REQUIRED WORK → Only a number is wanted here: the count of lines in the entries below that contain the word "SkillTrendVisualizer".

(Plain-text document sources)
- Opening Delimiter -
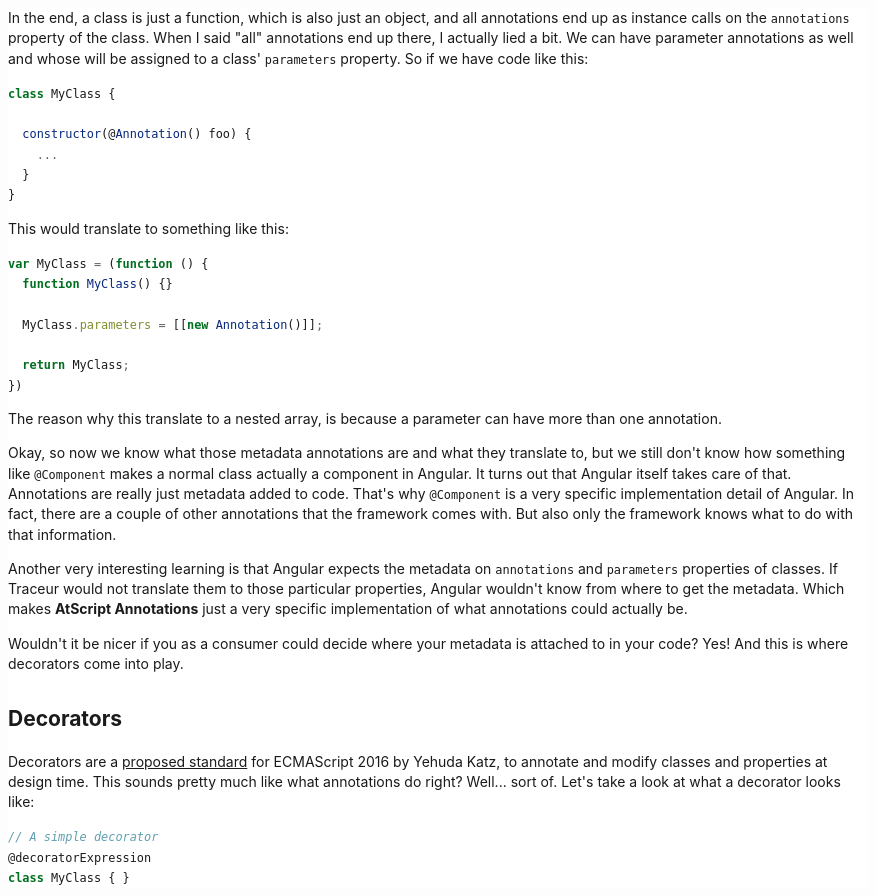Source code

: In the end, a class is just a function, which is also just an object, and all annotations end up as instance calls on the `annotations` property of the class. When I said "all" annotations end up there, I actually lied a bit. We can have parameter annotations as well and whose will be assigned to a class' `parameters` property. So if we have code like this:

```js
class MyClass {

  constructor(@Annotation() foo) {
    ...
  }
}
```

This would translate to something like this:

```js
var MyClass = (function () {
  function MyClass() {}

  MyClass.parameters = [[new Annotation()]];

  return MyClass;
})
```

The reason why this translate to a nested array, is because a parameter can have more than one annotation.

Okay, so now we know what those metadata annotations are and what they translate to, but we still don't know how something like `@Component` makes a normal class actually a component in Angular. It turns out that Angular itself takes care of that. Annotations are really just metadata added to code. That's why `@Component` is a very specific implementation detail of Angular. In fact, there are a couple of other annotations that the framework comes with. But also only the framework knows what to do with that information.

Another very interesting learning is that Angular expects the metadata on `annotations` and `parameters` properties of classes. If Traceur would not translate them to those particular properties, Angular wouldn't know from where to get the metadata. Which makes **AtScript Annotations** just a very specific implementation of what annotations could actually be.

Wouldn't it be nicer if you as a consumer could decide where your metadata is attached to in your code? Yes! And this is where decorators come into play.

## Decorators

Decorators are a [proposed standard](https://github.com/wycats/javascript-decorators) for ECMAScript 2016 by Yehuda Katz, to annotate and modify classes and properties at design time. This sounds pretty much like what annotations do right? Well... sort of. Let's take a look at what a decorator looks like:

```js
// A simple decorator
@decoratorExpression
class MyClass { }
```
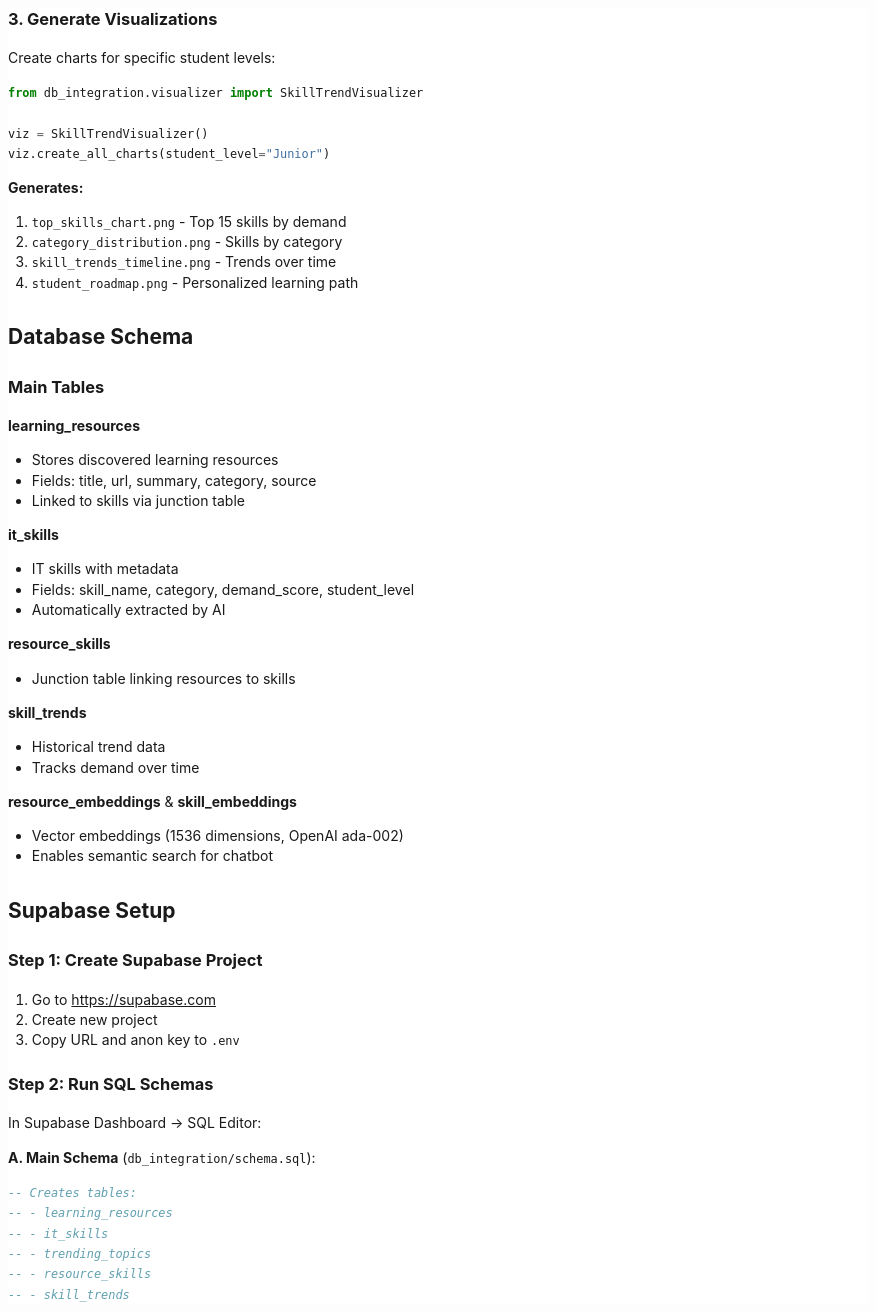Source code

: ### 3. Generate Visualizations

Create charts for specific student levels:
```python
from db_integration.visualizer import SkillTrendVisualizer

viz = SkillTrendVisualizer()
viz.create_all_charts(student_level="Junior")
```

**Generates:**
1. `top_skills_chart.png` - Top 15 skills by demand
2. `category_distribution.png` - Skills by category
3. `skill_trends_timeline.png` - Trends over time
4. `student_roadmap.png` - Personalized learning path

## Database Schema

### Main Tables

**learning_resources**
- Stores discovered learning resources
- Fields: title, url, summary, category, source
- Linked to skills via junction table

**it_skills**
- IT skills with metadata
- Fields: skill_name, category, demand_score, student_level
- Automatically extracted by AI

**resource_skills**
- Junction table linking resources to skills

**skill_trends**
- Historical trend data
- Tracks demand over time

**resource_embeddings** & **skill_embeddings**
- Vector embeddings (1536 dimensions, OpenAI ada-002)
- Enables semantic search for chatbot

## Supabase Setup

### Step 1: Create Supabase Project
1. Go to https://supabase.com
2. Create new project
3. Copy URL and anon key to `.env`

### Step 2: Run SQL Schemas
In Supabase Dashboard → SQL Editor:

**A. Main Schema** (`db_integration/schema.sql`):
```sql
-- Creates tables:
-- - learning_resources
-- - it_skills
-- - trending_topics
-- - resource_skills
-- - skill_trends
```
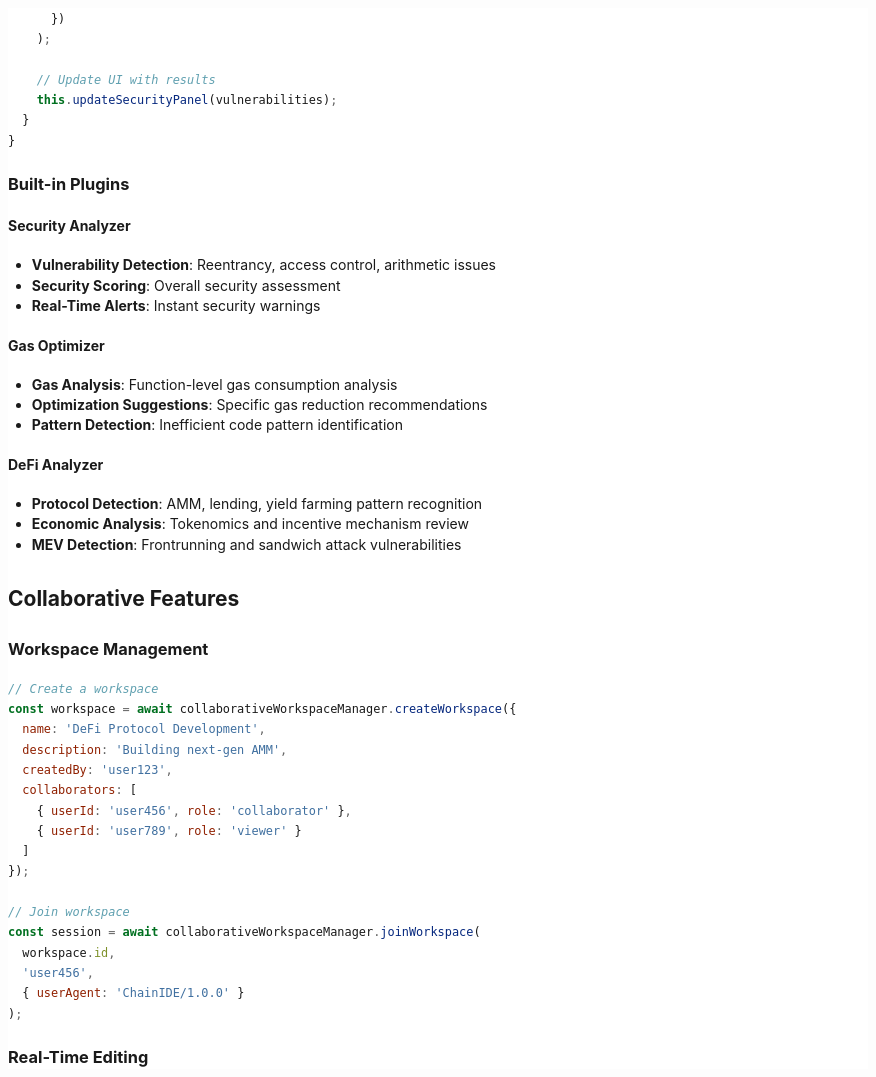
 ```javascript
      })
    );
    
    // Update UI with results
    this.updateSecurityPanel(vulnerabilities);
  }
}
```

### Built-in Plugins

#### Security Analyzer
- **Vulnerability Detection**: Reentrancy, access control, arithmetic issues
- **Security Scoring**: Overall security assessment
- **Real-Time Alerts**: Instant security warnings

#### Gas Optimizer
- **Gas Analysis**: Function-level gas consumption analysis
- **Optimization Suggestions**: Specific gas reduction recommendations
- **Pattern Detection**: Inefficient code pattern identification

#### DeFi Analyzer
- **Protocol Detection**: AMM, lending, yield farming pattern recognition
- **Economic Analysis**: Tokenomics and incentive mechanism review
- **MEV Detection**: Frontrunning and sandwich attack vulnerabilities

## Collaborative Features

### Workspace Management

```javascript
// Create a workspace
const workspace = await collaborativeWorkspaceManager.createWorkspace({
  name: 'DeFi Protocol Development',
  description: 'Building next-gen AMM',
  createdBy: 'user123',
  collaborators: [
    { userId: 'user456', role: 'collaborator' },
    { userId: 'user789', role: 'viewer' }
  ]
});

// Join workspace
const session = await collaborativeWorkspaceManager.joinWorkspace(
  workspace.id,
  'user456',
  { userAgent: 'ChainIDE/1.0.0' }
);
```

### Real-Time Editing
- Closing Delimiter -
RESPONSE TO THIS EXERCISE → 2